The goal is to lower the entry barrier for non-programmers while keeping workflows transparent and reproducible for technical users. Many potential users of senseLab (e.g., clinicians, clinical researchers, students from non-technical domains) could benefit from audio data analysis but lack the Python expertise required today.

agentic_interface aims to:

  • Enable interactive exploration and analysis of audio datasets through natural-language interaction.
  • Generate reproducible code alongside the analysis, so that results can be shared, rerun, and extended.
  • Integrate seamlessly with existing SenseLab functionality without adding setup complexity.

In short: make audio analysis in senseLab as simple as asking questions, while still producing transparent, reproducible workflows.


We reviewed several existing tools that inspired this direction but also highlighted limitations that agentic_interface aims to overcome:

1. Jupyter AI

  • Reference: Jupyter AI
  • Strengths: Side-chat within Jupyter notebooks for natural-language queries.
  • Limitation: Does not yet support MCP server integration, which is key to exposing senseLab features as tools and enabling autonomous analysis.

2. PretzelAI

  • Reference: PretzelAI GitHub
  • Strengths: Chat interface, inline prompting, polished UI.
  • Limitation: Also lacks MCP server integration, making full tool-driven workflows harder.

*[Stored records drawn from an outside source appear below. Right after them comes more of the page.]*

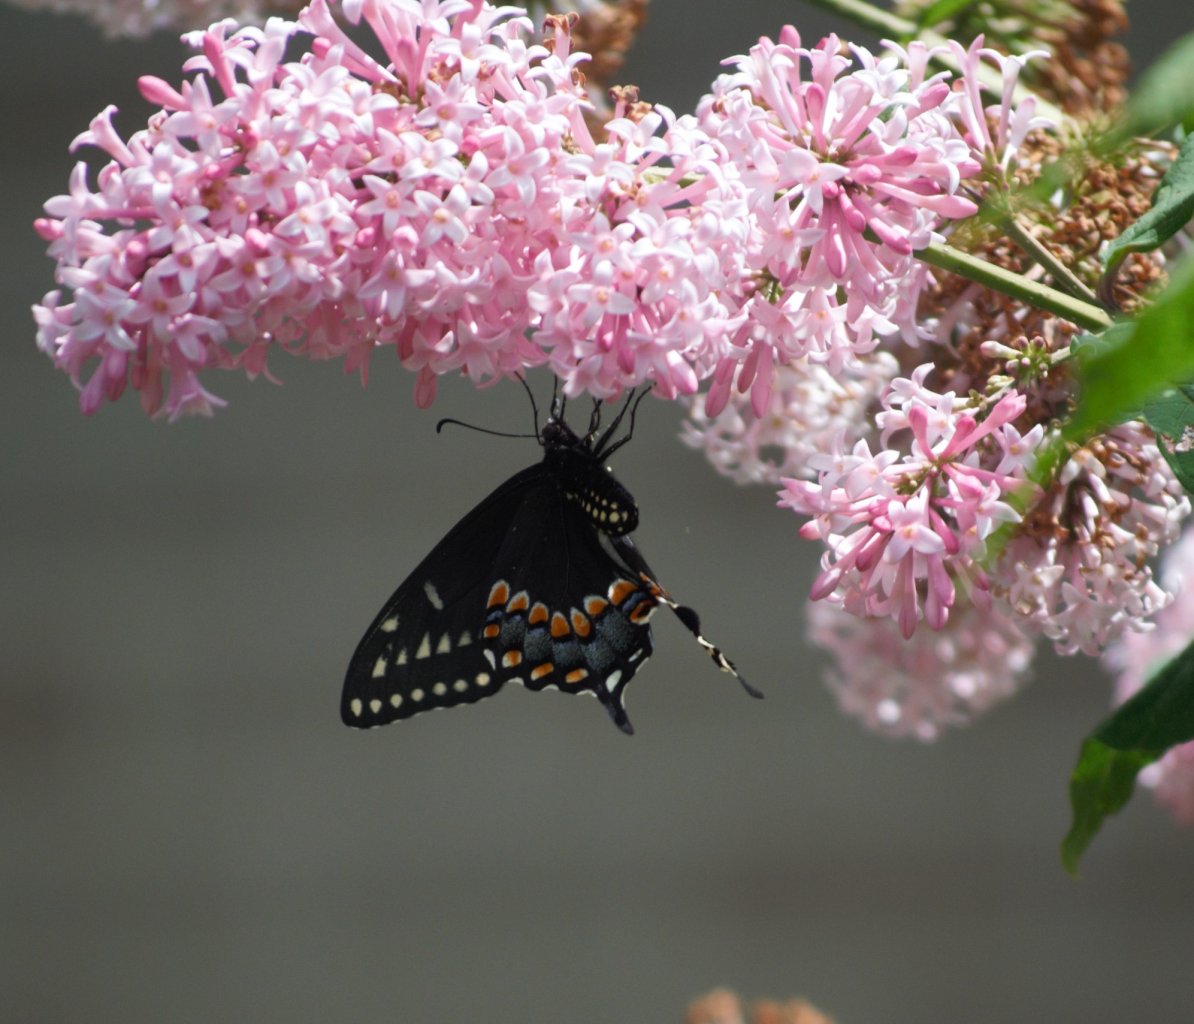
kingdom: Animalia
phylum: Arthropoda
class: Insecta
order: Lepidoptera
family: Papilionidae
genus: Papilio
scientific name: Papilio polyxenes
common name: Black Swallowtail
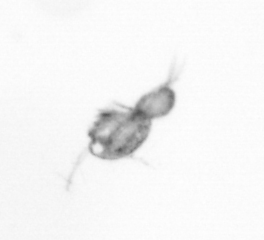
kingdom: Animalia
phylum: Arthropoda
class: Copepoda
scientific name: Copepoda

3. Toolchain Integration via MCP

  • Workflow idea: Run jupyter-mcp-server to control a notebook, connect MCP clients like Claude Desktop, Cline, or LM Studio, and request analyses.
  • Tested: Works in principle.
  • Limitations:

    • Requires installing & launching multiple tools (high setup overhead for non-technical users).
    • Without a dedicated MCP server exposing SenseLab tools/docs, the LLM often gets confused about available functions.
    • Relies on external LLM usage credits, which can be restrictive.

4. Notebook Intelligence

  • Reference: notebook-intelligence
  • Strengths: Easy install, integrates chat and inline commands into JupyterLab, supports many LLMs (including local models like Ollama), and supports MCP servers (remote only for now).
  • Limitations:
    • Cannot enforce ReAct behaviors like consulting senseLab docs first, executing cells step-by-step, or test-driven coding (issue #63).
  • This is the one we currently use under the hood for our implementation.